#### [Request]
Rewrite everything in the data from the line containing "scientific name: Acer platanoides" down to the line containing "scientific name: Vulpes vulpes", both included, as a numbered list with no blank lines.

[begin Task inputs]

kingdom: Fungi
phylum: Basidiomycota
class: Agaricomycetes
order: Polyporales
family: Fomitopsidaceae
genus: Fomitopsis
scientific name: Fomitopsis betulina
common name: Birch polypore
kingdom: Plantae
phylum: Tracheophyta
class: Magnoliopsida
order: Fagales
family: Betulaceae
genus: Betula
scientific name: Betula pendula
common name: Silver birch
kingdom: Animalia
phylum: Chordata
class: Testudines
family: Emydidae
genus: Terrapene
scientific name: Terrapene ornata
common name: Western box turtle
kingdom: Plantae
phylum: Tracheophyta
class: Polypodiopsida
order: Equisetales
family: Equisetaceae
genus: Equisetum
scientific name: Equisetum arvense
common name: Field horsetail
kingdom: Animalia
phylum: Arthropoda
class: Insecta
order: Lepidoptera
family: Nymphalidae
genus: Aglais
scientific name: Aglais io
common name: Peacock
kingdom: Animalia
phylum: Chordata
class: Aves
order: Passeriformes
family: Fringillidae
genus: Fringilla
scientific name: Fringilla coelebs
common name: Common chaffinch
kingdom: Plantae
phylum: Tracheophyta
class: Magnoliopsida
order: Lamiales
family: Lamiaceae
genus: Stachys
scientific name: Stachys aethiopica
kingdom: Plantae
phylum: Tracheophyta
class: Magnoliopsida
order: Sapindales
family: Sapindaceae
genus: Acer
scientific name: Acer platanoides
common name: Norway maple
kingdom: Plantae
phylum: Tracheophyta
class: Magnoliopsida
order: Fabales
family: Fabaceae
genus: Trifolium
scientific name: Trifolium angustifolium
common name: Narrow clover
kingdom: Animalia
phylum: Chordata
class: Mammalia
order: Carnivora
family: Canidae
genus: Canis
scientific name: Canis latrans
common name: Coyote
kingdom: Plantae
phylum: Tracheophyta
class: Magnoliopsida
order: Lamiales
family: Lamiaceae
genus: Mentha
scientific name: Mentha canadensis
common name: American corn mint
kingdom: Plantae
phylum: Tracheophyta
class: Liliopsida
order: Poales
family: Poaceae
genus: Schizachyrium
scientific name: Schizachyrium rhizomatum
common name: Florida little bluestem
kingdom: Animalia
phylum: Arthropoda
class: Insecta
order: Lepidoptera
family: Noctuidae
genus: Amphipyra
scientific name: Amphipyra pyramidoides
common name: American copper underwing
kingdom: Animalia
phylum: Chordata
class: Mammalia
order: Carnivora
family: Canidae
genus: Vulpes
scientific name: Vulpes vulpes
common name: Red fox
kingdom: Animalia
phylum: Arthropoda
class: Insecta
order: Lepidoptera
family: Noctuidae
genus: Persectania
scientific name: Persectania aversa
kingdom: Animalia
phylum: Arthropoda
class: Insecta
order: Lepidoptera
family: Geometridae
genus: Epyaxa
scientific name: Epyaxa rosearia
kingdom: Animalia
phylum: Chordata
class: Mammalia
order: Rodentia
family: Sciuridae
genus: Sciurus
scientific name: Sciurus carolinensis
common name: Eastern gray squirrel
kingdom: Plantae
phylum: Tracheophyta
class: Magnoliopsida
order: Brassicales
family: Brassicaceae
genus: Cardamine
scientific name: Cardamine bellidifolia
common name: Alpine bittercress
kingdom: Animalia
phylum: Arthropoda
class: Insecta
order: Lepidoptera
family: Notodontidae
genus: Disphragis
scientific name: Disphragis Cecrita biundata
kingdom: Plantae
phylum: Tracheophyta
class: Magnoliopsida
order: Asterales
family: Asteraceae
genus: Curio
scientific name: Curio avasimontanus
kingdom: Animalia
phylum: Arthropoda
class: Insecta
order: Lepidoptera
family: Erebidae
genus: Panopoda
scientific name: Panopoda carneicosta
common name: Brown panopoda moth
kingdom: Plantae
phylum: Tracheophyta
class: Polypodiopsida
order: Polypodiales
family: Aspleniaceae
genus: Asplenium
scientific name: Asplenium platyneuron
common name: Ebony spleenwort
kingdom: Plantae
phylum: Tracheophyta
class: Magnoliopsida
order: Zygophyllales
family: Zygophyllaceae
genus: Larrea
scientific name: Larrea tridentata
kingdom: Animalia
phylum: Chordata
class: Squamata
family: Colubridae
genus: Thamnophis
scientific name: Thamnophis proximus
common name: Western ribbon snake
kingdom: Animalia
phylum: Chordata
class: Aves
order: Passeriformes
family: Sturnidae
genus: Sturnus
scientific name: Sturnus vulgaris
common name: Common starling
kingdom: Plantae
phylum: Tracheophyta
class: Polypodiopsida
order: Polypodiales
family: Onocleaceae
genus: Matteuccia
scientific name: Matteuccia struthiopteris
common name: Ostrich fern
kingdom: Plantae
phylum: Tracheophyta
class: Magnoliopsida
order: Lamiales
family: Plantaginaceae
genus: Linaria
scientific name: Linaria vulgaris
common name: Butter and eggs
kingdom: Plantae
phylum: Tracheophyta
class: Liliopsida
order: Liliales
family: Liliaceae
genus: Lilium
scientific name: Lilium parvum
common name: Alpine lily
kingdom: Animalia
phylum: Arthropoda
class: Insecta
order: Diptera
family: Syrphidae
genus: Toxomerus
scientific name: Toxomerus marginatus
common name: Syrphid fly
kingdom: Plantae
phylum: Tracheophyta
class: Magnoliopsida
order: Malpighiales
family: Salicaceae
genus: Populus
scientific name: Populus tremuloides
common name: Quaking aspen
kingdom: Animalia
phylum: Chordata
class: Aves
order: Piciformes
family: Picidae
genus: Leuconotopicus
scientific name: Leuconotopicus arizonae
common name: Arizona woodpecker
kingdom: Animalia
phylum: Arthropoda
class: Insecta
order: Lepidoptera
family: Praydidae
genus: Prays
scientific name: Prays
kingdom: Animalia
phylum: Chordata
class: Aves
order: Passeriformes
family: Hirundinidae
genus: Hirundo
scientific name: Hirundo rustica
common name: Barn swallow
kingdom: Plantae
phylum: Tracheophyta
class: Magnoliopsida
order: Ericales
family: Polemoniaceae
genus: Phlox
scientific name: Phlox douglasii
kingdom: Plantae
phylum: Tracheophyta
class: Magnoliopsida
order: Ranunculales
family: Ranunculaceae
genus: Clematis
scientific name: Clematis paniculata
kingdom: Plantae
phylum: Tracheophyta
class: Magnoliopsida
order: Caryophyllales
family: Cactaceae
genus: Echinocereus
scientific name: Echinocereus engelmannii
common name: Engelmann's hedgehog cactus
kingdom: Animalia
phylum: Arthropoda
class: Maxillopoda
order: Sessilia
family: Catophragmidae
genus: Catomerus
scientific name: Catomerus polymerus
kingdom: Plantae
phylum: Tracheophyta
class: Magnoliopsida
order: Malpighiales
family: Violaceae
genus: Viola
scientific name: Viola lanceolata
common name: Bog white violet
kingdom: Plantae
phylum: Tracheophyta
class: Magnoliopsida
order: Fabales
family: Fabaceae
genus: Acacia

[end Task inputs]

#### [In response]
1. scientific name: Acer platanoides
2. common name: Norway maple
3. kingdom: Plantae
4. phylum: Tracheophyta
5. class: Magnoliopsida
6. order: Fabales
7. family: Fabaceae
8. genus: Trifolium
9. scientific name: Trifolium angustifolium
10. common name: Narrow clover
11. kingdom: Animalia
12. phylum: Chordata
13. class: Mammalia
14. order: Carnivora
15. family: Canidae
16. genus: Canis
17. scientific name: Canis latrans
18. common name: Coyote
19. kingdom: Plantae
20. phylum: Tracheophyta
21. class: Magnoliopsida
22. order: Lamiales
23. family: Lamiaceae
24. genus: Mentha
25. scientific name: Mentha canadensis
26. common name: American corn mint
27. kingdom: Plantae
28. phylum: Tracheophyta
29. class: Liliopsida
30. order: Poales
31. family: Poaceae
32. genus: Schizachyrium
33. scientific name: Schizachyrium rhizomatum
34. common name: Florida little bluestem
35. kingdom: Animalia
36. phylum: Arthropoda
37. class: Insecta
38. order: Lepidoptera
39. family: Noctuidae
40. genus: Amphipyra
41. scientific name: Amphipyra pyramidoides
42. common name: American copper underwing
43. kingdom: Animalia
44. phylum: Chordata
45. class: Mammalia
46. order: Carnivora
47. family: Canidae
48. genus: Vulpes
49. scientific name: Vulpes vulpes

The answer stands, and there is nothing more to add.